I have a huge master CouchDB database and slave read-only CouchDB database, that synchronizes with master database.
Because rate of changes is quick, and channel between servers is slow and unstable, I want to set order/priority to define what documents come first. I need to ensure that the documents with highest priority are definitely of the latest version, and I can ignore documents in the end of list.

SORTING, not FILTERING

If it is not possible, what solution could be?

Resource I have already looked at:
http://wiki.apache.org/couchdb/Replication
http://couchapp.org/page/index

UPDATE: the master database is actually Node.js NPM registry, and order is list of Most Depended-upon Packages. I am trying to make proxy, because cloning 50G always fails after a while. But the fact is "we don't need 90% of those modules, but quick & reliable access to those we depend on."

È stato utile?

Soluzione

The short answer is no.

The long answer is that CouchDB provides ACID guarantees at the individual document level only, by design. The replicator will update each document atomically when it replicates (as can anyone, the replicator is just using the public API) but does not guarantee ordering, this is mostly because it uses multiple http connections to improve throughput. You can configure that down to 1 if you like and you'll get better ordering, but it's not a panacea.

After the bigcouch merge, all bets are off, there will be multiple sources and multiple targets with no imposed total order.

Altri suggerimenti

CouchDB, out of the box, does not provide you with any options to control the order of replication.

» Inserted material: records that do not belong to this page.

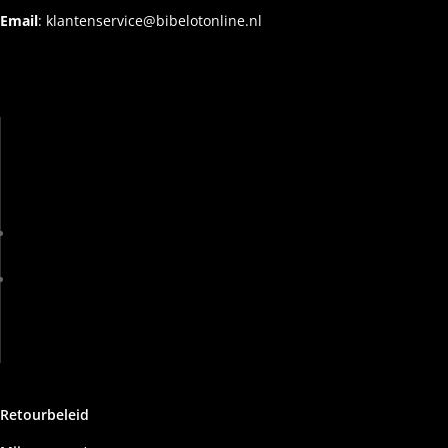
Email
:
klantenservice@bibelotonline.nl
Retourbeleid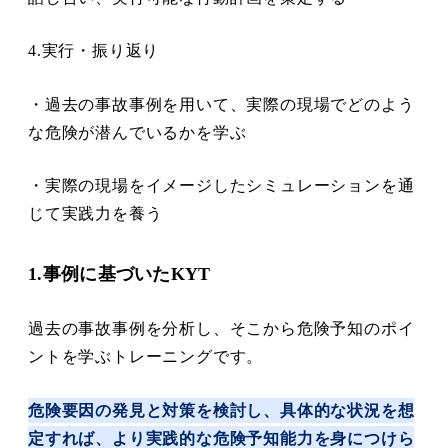
4.実行・振り返り
・過去の事故事例を用いて、実際の現場でどのよう
な危険が潜んでいるかを学ぶ
・実際の現場をイメージしたシミュレーションを通
じて実践力を養う
1.事例に基づいたKYT
過去の事故事例を分析し、そこから危険予知のポイ
ントを学ぶトレーニングです。
危険要因の発見と対策を検討し、具体的な状況を想
定すれば、より実践的な危険予知能力を身につけら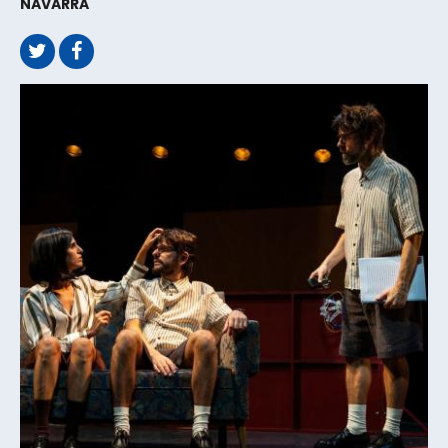
NAVARRA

I'm guessing you could piece something together if you keep documents with different priorities in different databases on the master, though. Then, you could replicate the high-priority master database into the slave database first, replicate lower-priority databases after that, etc.

You could set up filtered replication or named document replication:

Both of these are alternatives to replicating an entire database. You could do the replication in smaller batch sizes, and order the batches to match your priorities.